I really want the old fella to come live with us so I can look after him and keep an eye on him but it isn't going to happen. No matter how often I go up there, there is still so much time when he is alone and vulnerable to all sorts of things. Unfortunately it's just not practical to rip up my families lives to go to him and frankly we'd all go nuts in the small town he lives in.

It would be hard for him to uproot his life as well but if he does get sick, he may have no choice because I can't look after him 250 Miles away.  I have already asked him to sell up and I'll do the same and we'll buy a place with his own space so he can have company or privacy whatever he wants.  That was the same thing I asked my father in law about which he was looking forward to but unfortunately he never got that far.

It's a real funny thing me having a parent after all these years and while it's great, it's also a big worry that I could do without but can't shirk the responsibility of.
It will be interesting to see when My wife and I get to his age how our kids will be with us.
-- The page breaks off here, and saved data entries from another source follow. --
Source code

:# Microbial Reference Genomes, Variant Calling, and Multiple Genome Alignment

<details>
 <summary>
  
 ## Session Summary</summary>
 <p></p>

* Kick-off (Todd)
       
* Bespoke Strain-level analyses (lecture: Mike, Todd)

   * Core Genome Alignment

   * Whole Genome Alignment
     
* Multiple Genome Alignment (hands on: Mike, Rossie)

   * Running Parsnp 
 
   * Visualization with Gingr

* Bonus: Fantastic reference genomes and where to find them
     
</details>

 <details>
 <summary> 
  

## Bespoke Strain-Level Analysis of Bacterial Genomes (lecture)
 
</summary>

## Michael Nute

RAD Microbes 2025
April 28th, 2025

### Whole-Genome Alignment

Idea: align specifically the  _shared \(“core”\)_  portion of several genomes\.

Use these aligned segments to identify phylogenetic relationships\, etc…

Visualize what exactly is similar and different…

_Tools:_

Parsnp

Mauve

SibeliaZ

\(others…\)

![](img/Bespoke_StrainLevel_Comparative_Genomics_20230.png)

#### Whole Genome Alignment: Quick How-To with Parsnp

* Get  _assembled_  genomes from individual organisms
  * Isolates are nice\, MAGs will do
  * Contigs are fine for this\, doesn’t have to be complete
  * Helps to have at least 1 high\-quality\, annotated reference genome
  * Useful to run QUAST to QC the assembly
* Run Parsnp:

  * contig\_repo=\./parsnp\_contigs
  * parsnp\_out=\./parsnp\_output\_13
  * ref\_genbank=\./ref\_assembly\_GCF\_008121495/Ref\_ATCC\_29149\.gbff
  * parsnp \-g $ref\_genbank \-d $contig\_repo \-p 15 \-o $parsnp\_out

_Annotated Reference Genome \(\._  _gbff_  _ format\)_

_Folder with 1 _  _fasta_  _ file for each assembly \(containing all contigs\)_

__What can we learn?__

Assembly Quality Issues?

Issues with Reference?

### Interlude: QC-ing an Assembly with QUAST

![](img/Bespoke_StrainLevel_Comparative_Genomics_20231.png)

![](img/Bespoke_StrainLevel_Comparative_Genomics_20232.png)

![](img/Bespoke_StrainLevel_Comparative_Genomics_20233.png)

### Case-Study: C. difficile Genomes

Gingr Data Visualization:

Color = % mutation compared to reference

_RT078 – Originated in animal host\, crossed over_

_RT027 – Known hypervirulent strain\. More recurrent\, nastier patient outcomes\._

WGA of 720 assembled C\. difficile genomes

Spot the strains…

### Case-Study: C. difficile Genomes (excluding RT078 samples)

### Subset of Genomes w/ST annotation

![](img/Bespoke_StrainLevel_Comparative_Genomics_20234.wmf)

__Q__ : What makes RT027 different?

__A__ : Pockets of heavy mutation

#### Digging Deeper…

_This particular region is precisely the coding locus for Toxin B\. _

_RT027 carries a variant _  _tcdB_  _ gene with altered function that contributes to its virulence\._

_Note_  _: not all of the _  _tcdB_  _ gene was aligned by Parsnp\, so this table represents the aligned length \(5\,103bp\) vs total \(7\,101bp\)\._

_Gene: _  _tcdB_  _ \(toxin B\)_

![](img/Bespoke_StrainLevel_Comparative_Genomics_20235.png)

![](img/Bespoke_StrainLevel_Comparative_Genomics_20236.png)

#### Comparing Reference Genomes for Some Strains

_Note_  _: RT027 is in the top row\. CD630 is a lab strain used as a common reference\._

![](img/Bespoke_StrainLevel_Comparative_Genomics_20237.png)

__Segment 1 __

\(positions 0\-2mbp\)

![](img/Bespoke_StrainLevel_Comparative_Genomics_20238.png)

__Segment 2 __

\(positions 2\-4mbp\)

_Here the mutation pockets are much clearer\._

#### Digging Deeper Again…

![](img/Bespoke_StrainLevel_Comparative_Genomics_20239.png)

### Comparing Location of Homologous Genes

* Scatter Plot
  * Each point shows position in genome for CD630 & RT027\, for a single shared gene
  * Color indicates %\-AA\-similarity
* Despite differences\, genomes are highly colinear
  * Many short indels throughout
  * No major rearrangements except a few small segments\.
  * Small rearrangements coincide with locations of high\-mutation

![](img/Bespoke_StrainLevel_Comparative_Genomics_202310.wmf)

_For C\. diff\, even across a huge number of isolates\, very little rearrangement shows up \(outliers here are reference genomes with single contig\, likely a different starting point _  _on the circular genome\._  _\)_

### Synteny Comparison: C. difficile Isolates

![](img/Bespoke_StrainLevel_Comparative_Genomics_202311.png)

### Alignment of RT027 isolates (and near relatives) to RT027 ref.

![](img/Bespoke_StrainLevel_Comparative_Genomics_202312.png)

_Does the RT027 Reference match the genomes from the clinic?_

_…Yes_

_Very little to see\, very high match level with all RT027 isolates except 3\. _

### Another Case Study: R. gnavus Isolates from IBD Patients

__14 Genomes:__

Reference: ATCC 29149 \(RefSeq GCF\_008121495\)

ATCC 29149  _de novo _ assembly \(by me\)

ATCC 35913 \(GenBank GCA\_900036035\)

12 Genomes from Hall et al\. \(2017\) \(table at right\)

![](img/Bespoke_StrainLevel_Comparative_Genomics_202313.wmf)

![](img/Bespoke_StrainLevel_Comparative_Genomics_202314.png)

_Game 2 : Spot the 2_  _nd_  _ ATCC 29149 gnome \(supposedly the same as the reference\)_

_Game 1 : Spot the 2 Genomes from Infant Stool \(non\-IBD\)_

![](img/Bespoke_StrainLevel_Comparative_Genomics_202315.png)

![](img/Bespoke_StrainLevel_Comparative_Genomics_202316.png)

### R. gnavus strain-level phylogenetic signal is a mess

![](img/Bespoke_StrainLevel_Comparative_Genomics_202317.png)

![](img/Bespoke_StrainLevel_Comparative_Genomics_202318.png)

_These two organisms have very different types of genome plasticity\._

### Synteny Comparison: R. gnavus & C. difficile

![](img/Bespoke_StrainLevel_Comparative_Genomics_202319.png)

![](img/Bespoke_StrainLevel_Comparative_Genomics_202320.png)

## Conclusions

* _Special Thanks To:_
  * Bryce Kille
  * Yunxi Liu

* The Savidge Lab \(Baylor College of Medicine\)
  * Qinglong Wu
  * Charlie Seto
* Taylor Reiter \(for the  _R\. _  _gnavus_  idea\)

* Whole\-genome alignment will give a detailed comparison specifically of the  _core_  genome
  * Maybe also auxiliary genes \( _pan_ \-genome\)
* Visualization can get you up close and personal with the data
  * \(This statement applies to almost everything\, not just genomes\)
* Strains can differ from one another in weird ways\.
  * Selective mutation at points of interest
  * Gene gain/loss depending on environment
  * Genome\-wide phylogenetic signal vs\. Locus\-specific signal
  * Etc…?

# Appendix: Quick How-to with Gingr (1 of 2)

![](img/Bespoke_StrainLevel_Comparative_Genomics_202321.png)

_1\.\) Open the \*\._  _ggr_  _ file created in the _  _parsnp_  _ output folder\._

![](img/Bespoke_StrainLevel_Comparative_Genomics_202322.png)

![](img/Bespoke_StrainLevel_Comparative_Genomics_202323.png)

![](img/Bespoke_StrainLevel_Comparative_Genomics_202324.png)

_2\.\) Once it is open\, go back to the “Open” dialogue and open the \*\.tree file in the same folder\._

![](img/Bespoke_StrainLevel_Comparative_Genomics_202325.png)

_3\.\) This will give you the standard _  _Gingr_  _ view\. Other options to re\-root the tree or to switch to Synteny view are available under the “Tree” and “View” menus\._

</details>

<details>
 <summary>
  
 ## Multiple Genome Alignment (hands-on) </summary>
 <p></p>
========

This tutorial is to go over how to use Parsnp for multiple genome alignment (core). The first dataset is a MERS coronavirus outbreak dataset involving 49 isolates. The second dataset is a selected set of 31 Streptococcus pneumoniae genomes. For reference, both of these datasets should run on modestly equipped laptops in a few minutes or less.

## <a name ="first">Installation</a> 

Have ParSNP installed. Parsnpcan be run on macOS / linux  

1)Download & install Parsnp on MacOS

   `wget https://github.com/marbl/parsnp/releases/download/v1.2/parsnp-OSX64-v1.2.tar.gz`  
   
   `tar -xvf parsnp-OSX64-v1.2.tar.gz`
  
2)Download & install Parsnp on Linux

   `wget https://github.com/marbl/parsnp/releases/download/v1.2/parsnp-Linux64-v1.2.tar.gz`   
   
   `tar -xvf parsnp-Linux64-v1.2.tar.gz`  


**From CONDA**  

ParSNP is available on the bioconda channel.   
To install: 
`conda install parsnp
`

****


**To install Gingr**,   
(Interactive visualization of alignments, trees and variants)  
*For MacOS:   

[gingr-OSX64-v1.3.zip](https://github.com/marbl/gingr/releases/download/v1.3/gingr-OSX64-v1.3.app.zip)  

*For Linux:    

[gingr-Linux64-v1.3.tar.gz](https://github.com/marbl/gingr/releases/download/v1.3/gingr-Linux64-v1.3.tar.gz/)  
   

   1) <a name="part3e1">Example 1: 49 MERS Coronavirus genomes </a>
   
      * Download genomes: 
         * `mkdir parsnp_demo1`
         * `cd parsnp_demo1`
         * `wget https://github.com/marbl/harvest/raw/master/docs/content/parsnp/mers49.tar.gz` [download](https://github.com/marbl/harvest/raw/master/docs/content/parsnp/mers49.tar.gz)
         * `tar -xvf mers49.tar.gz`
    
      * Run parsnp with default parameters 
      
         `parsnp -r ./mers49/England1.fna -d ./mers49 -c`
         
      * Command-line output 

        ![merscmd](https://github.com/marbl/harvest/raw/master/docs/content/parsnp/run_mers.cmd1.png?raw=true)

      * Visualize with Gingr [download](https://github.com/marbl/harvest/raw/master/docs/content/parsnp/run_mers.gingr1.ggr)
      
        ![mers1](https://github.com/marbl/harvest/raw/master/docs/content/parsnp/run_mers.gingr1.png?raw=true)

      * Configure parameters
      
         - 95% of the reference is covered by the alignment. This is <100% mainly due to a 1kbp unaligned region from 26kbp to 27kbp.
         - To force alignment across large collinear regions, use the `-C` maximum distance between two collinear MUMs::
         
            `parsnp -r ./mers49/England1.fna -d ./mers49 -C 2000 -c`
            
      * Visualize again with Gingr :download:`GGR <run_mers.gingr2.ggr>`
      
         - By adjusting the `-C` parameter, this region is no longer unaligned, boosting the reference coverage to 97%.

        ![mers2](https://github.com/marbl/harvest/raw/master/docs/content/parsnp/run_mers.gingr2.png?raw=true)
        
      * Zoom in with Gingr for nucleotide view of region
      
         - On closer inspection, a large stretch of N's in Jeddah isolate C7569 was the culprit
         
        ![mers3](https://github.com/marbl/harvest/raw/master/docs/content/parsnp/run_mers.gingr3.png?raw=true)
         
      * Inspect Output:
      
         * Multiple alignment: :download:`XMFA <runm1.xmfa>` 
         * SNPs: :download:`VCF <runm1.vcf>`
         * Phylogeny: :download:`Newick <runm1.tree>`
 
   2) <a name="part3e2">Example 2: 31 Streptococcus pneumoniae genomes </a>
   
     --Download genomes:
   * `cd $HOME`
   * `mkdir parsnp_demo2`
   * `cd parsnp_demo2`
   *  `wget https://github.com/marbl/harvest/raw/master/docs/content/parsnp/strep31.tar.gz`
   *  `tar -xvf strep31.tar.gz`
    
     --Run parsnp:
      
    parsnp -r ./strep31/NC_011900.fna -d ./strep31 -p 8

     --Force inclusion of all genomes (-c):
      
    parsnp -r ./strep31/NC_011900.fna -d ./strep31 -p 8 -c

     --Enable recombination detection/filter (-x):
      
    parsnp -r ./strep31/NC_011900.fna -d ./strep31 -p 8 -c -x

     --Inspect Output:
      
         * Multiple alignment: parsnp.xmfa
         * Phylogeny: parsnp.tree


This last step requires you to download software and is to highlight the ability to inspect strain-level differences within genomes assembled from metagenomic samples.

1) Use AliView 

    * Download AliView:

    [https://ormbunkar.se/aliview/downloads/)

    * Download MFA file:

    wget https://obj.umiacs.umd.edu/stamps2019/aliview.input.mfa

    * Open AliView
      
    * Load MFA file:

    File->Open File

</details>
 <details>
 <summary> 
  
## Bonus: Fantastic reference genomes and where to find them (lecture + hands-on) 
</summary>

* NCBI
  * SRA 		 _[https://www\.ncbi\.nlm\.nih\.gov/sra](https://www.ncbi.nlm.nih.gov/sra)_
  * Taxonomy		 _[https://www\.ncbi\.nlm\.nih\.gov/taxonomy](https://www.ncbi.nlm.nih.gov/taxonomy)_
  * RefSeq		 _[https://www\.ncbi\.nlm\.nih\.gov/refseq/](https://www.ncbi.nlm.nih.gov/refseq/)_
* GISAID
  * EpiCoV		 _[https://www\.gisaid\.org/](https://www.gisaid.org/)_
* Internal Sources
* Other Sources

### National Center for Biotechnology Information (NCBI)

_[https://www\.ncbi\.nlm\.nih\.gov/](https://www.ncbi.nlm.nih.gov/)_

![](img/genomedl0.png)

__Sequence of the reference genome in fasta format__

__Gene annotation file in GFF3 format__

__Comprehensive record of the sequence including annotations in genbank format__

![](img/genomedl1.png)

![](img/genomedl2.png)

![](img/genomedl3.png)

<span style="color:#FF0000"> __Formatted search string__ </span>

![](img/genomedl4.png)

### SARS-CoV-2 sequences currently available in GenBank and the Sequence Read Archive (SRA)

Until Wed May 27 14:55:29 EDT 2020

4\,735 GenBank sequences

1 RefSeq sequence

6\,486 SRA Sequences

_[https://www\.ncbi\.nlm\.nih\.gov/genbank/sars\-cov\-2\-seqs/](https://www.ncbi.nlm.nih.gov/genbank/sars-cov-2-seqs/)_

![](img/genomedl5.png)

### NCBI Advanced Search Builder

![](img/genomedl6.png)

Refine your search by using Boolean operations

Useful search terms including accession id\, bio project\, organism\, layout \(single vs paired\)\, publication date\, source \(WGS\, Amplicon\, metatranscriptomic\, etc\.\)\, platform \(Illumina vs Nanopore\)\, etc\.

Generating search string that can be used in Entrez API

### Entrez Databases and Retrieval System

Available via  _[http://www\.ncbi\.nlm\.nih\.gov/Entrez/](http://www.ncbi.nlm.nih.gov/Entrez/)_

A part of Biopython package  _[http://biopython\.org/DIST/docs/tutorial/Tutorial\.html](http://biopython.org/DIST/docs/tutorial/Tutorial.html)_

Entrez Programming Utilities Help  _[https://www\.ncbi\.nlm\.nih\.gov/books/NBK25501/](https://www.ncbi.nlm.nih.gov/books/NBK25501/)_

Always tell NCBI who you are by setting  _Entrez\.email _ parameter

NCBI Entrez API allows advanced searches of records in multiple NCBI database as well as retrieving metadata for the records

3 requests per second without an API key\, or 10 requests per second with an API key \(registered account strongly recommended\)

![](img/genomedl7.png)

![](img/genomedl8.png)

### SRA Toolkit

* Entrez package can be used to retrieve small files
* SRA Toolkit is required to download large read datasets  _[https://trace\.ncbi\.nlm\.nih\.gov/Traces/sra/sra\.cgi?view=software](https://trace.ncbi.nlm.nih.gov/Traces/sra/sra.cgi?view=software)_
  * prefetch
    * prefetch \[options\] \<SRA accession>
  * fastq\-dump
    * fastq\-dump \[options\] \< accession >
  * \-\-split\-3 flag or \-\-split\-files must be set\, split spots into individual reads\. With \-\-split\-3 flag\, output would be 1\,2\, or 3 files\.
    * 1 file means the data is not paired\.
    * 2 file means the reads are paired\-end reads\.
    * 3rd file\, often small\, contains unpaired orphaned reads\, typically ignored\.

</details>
Somehow, I don't think their generation will have the same sense of responsibility and worry about us that we hold for ours.

Hopefully I'm wrong.

rl71459

Hi Bob

Best wishes to you and your family. Even though I know how tough it can be having our loved ones ill. I also know how it is
to have lost them too early! I am 55 and my Dad passed 19 years ago, My Mom long before him. I miss them sooo much.

May your dad recover quickly! Best of luck to you and youre family & friends.

Sincerely
Rob L

Henry W

Hi Bob,
My wife, family and I have you and your family in our thoughts and prayers.